### [PROBLEM TO SOLVE]
Reproduce all of the entries character for character, while leaving out any pictures they contain.

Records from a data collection
════
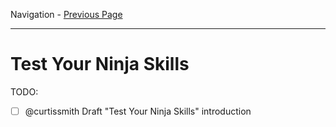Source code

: Navigation - [Previous Page](LTRDEV-1100-Guide-03g-GuestShell.md)

---

# Test Your Ninja Skills

TODO:

- [ ] @curtissmith Draft "Test Your Ninja Skills" introduction

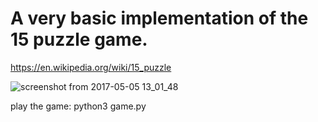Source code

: 
# A very basic implementation of the 15 puzzle game.

https://en.wikipedia.org/wiki/15_puzzle

![screenshot from 2017-05-05 13_01_48](https://cloud.githubusercontent.com/assets/8431171/25741706/b1353dfa-3194-11e7-9c67-c9f470c1178d.png)


play the game: python3 game.py
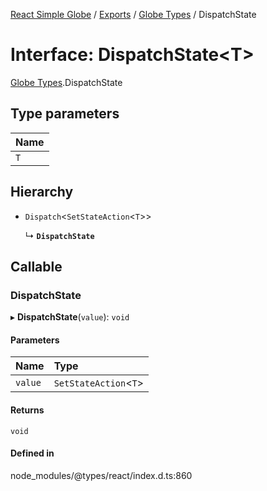 [React Simple Globe](../README.md) / [Exports](../modules.md) / [Globe Types](../modules/Globe_Types.md) / DispatchState

# Interface: DispatchState<T\>

[Globe Types](../modules/Globe_Types.md).DispatchState

## Type parameters

| Name |
| :------ |
| `T` |

## Hierarchy

- `Dispatch`<`SetStateAction`<`T`\>\>

  ↳ **`DispatchState`**

## Callable

### DispatchState

▸ **DispatchState**(`value`): `void`

#### Parameters

| Name | Type |
| :------ | :------ |
| `value` | `SetStateAction`<`T`\> |

#### Returns

`void`

#### Defined in

node_modules/@types/react/index.d.ts:860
════
### [EXERCISE ANSWER]
Source code

: Navigation - [Previous Page](LTRDEV-1100-Guide-03g-GuestShell.md)

---

# Test Your Ninja Skills

TODO:

- [ ] @curtissmith Draft "Test Your Ninja Skills" introduction

Source code

: 
# A very basic implementation of the 15 puzzle game.

https://en.wikipedia.org/wiki/15_puzzle

![screenshot from 2017-05-05 13_01_48](https://cloud.githubusercontent.com/assets/8431171/25741706/b1353dfa-3194-11e7-9c67-c9f470c1178d.png)


play the game: python3 game.py
 [React Simple Globe](../README.md) / [Exports](../modules.md) / [Globe Types](../modules/Globe_Types.md) / DispatchState

# Interface: DispatchState<T\>

[Globe Types](../modules/Globe_Types.md).DispatchState

## Type parameters

| Name |
| :------ |
| `T` |

## Hierarchy

- `Dispatch`<`SetStateAction`<`T`\>\>

  ↳ **`DispatchState`**

## Callable

### DispatchState

▸ **DispatchState**(`value`): `void`

#### Parameters

| Name | Type |
| :------ | :------ |
| `value` | `SetStateAction`<`T`\> |

#### Returns

`void`

#### Defined in

node_modules/@types/react/index.d.ts:860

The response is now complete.